§ TASK OBJECTIVE
What is needed is an exact copy of every line in the listing.
= Beginning of Section =
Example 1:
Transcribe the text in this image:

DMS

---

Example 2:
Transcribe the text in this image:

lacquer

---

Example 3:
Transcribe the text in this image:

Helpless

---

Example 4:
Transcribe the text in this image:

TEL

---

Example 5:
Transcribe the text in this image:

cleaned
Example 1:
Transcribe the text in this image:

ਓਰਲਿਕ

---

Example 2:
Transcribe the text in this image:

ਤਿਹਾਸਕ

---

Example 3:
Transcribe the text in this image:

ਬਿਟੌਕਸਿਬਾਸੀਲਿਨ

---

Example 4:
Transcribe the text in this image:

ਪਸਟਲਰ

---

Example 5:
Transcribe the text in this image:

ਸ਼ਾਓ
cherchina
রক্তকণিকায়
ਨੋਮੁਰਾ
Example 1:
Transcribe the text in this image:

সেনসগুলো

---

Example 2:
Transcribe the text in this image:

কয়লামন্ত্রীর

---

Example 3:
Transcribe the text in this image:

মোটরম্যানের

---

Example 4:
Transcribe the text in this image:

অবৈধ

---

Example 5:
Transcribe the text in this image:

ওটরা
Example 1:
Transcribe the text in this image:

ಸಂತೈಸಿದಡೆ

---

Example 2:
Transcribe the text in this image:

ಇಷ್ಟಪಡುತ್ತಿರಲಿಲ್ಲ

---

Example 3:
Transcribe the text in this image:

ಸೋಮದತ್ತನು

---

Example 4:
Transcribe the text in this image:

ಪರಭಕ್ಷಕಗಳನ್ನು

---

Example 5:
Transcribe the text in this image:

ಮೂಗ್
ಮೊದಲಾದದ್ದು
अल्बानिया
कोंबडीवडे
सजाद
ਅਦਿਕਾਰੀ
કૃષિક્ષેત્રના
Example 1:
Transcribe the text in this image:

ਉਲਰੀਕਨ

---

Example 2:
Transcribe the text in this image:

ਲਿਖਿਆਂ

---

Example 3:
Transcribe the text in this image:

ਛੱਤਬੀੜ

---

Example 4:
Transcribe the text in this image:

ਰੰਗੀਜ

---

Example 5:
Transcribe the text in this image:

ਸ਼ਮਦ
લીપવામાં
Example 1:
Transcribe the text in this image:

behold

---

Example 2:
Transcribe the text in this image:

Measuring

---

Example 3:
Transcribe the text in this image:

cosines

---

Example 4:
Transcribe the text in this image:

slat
= End of Section =
§ ANSWER SECTION
Example 1:
Transcribe the text in this image:

DMS

---

Example 2:
Transcribe the text in this image:

lacquer

---

Example 3:
Transcribe the text in this image:

Helpless

---

Example 4:
Transcribe the text in this image:

TEL

---

Example 5:
Transcribe the text in this image:

cleaned
Example 1:
Transcribe the text in this image:

ਓਰਲਿਕ

---

Example 2:
Transcribe the text in this image:

ਤਿਹਾਸਕ

---

Example 3:
Transcribe the text in this image:

ਬਿਟੌਕਸਿਬਾਸੀਲਿਨ

---

Example 4:
Transcribe the text in this image:

ਪਸਟਲਰ

---

Example 5:
Transcribe the text in this image:

ਸ਼ਾਓ
cherchina
রক্তকণিকায়
ਨੋਮੁਰਾ
Example 1:
Transcribe the text in this image:

সেনসগুলো

---

Example 2:
Transcribe the text in this image:

কয়লামন্ত্রীর

---

Example 3:
Transcribe the text in this image:

মোটরম্যানের

---

Example 4:
Transcribe the text in this image:

অবৈধ

---

Example 5:
Transcribe the text in this image:

ওটরা
Example 1:
Transcribe the text in this image:

ಸಂತೈಸಿದಡೆ

---

Example 2:
Transcribe the text in this image:

ಇಷ್ಟಪಡುತ್ತಿರಲಿಲ್ಲ

---

Example 3:
Transcribe the text in this image:

ಸೋಮದತ್ತನು

---

Example 4:
Transcribe the text in this image:

ಪರಭಕ್ಷಕಗಳನ್ನು

---

Example 5:
Transcribe the text in this image:

ಮೂಗ್
ಮೊದಲಾದದ್ದು
अल्बानिया
कोंबडीवडे
सजाद
ਅਦਿਕਾਰੀ
કૃષિક્ષેત્રના
Example 1:
Transcribe the text in this image:

ਉਲਰੀਕਨ

---

Example 2:
Transcribe the text in this image:

ਲਿਖਿਆਂ

---

Example 3:
Transcribe the text in this image:

ਛੱਤਬੀੜ

---

Example 4:
Transcribe the text in this image:

ਰੰਗੀਜ

---

Example 5:
Transcribe the text in this image:

ਸ਼ਮਦ
લીપવામાં
Example 1:
Transcribe the text in this image:

behold

---

Example 2:
Transcribe the text in this image:

Measuring

---

Example 3:
Transcribe the text in this image:

cosines

---

Example 4:
Transcribe the text in this image:

slat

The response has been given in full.